|
||||||
Wiles on Epidaurus vs. the Theatre of Dionysus
The cult of Asclepius is not without some bearing on fifth-century drama in Athens, for the shrine of Asclepius was built next to the Theatre of Dionysus in the 420s. The cults of Asclepius and Dionysus were not only spatially but temporally contiguous, for the feast and procession of Asclepius coincided with the proagon, the preliminary festive day of the Dionysia. Sophocles is said to have become a priest of Asclepius, and his last two plays are plainly concerned with the idea of healing. These plays may be signs of a broader historical move away from the agonistic or dialectical idea of drama towards the holistic, cathartic ideal embodied by Epidaurus. Vitruvius, when laying out a theatre, chose to give equal cultic significance to Apollo and Dionysus. Nietzsche’s famous dichotomy of the Apolline and the Dionysiac offers a useful way of formulating the change that took place in the Greek conception of theatre. Asclepius was the son of Apollo, and his theatre at Epidaurus exemplifies the Apolline ideal: a space embodying order, and acoustically perfect for the paean, Apollo’s lyre and Homeric recitation.
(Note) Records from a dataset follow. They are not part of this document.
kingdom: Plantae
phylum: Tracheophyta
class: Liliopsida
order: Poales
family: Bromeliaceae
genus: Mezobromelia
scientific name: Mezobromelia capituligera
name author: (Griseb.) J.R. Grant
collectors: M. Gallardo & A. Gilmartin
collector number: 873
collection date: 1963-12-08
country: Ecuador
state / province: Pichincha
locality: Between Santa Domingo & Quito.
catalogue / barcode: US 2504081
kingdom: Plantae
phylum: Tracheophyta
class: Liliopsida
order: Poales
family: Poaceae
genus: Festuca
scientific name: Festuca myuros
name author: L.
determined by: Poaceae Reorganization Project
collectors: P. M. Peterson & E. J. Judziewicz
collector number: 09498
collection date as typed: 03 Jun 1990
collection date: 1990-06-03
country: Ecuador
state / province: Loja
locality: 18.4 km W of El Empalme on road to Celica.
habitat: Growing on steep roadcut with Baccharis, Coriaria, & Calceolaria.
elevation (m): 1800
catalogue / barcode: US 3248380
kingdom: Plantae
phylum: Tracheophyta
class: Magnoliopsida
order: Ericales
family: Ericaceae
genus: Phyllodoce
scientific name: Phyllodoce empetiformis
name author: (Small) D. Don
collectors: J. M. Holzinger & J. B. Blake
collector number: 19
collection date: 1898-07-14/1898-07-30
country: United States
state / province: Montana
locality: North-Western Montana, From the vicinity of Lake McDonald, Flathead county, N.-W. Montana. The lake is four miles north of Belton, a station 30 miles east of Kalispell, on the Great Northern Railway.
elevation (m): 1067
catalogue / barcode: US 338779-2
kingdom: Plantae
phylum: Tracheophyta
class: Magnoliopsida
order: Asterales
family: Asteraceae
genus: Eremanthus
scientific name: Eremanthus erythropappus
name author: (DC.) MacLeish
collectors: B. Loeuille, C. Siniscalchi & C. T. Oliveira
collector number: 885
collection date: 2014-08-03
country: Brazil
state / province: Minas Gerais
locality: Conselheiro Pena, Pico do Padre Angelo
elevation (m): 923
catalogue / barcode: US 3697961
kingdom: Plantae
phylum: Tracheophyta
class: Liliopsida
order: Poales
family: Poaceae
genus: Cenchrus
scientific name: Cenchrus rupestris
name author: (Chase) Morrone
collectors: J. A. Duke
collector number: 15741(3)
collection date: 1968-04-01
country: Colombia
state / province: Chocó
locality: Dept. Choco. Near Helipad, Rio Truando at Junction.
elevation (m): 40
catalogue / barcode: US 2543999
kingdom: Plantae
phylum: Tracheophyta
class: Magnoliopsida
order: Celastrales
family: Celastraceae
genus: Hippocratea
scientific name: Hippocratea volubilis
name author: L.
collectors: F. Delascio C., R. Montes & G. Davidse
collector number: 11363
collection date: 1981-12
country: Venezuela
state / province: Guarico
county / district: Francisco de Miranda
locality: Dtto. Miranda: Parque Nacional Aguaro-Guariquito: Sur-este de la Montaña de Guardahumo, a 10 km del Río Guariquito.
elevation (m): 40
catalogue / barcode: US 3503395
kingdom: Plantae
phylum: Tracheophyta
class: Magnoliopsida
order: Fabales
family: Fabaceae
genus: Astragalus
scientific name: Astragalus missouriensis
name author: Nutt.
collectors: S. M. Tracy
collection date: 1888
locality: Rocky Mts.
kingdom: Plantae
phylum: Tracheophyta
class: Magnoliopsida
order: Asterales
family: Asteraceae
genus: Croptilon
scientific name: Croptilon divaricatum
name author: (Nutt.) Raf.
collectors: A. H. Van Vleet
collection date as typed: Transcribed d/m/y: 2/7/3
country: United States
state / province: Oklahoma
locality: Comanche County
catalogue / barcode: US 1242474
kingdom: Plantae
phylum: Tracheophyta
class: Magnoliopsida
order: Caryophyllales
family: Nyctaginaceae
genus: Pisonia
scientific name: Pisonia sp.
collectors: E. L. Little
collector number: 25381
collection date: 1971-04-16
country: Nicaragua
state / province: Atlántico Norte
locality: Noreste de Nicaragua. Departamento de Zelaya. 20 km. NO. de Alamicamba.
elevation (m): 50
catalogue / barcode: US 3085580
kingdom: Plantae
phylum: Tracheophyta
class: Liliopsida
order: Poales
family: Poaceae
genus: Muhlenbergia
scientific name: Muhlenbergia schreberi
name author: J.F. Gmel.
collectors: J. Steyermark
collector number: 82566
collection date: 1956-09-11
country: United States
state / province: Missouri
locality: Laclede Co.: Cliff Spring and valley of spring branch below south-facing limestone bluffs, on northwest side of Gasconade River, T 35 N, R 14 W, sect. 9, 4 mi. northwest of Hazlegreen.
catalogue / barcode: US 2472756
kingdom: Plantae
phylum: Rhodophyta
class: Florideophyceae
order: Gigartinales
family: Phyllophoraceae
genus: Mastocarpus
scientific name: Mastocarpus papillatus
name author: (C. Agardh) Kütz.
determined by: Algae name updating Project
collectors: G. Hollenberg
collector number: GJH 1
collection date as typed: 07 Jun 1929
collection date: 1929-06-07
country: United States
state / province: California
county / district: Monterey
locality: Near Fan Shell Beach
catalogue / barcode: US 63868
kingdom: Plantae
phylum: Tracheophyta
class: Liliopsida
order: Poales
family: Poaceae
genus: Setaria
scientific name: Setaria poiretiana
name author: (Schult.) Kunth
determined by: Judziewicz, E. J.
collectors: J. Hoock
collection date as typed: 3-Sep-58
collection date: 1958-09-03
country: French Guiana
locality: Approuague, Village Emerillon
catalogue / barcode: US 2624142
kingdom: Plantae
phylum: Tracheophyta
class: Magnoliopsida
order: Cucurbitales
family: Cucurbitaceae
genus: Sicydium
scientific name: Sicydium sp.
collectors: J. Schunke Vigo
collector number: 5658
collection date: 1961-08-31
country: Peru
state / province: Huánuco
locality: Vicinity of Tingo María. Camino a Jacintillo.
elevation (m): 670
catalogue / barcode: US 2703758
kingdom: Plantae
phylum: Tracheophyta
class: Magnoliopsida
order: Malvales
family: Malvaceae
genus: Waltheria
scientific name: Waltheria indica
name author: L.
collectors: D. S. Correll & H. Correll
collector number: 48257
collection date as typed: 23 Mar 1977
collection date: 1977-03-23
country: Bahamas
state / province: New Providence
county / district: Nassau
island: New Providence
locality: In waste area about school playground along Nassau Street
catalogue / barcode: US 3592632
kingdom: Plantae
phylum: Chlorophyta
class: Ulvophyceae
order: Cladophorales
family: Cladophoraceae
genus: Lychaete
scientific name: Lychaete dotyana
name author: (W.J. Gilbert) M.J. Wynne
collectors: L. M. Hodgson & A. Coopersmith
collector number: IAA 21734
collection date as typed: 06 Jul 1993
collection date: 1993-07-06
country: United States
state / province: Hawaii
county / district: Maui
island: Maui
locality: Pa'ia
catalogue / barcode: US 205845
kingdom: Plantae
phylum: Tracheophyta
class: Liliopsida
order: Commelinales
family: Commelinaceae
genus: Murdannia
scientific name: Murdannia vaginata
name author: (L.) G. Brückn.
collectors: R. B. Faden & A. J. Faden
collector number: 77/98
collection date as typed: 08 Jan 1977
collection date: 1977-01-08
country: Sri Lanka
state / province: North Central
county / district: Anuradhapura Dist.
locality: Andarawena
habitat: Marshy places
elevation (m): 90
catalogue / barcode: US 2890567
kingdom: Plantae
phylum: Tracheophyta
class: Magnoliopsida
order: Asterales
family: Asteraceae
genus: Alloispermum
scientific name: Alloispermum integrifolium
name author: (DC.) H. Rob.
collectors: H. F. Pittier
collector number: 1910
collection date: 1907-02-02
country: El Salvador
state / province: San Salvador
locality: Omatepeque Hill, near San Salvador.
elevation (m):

The deme theatres of Attica are the embodiment of Dionysiac disorder, respecting the irrational at the expense of aesthetic harmony. Somewhere between these polarities we might expect to locate the theatre of Aeschylus, Sophocles and Euripides. I have stressed the innovative and unusual nature of Epidaurus because it has dominated popular conceptions of fifth-century theatre. Standard introductions to Greek theatre commonly offer a plan or photograph as the guide of how things were in Athens. The Apolline model is seductive, and we must be cautious of it… David Wiles, Tragedy in Athens: Performance Space and Theatrical Meaning (Cambridge: Cambridge University Press, 1997) pp. 43 – 44.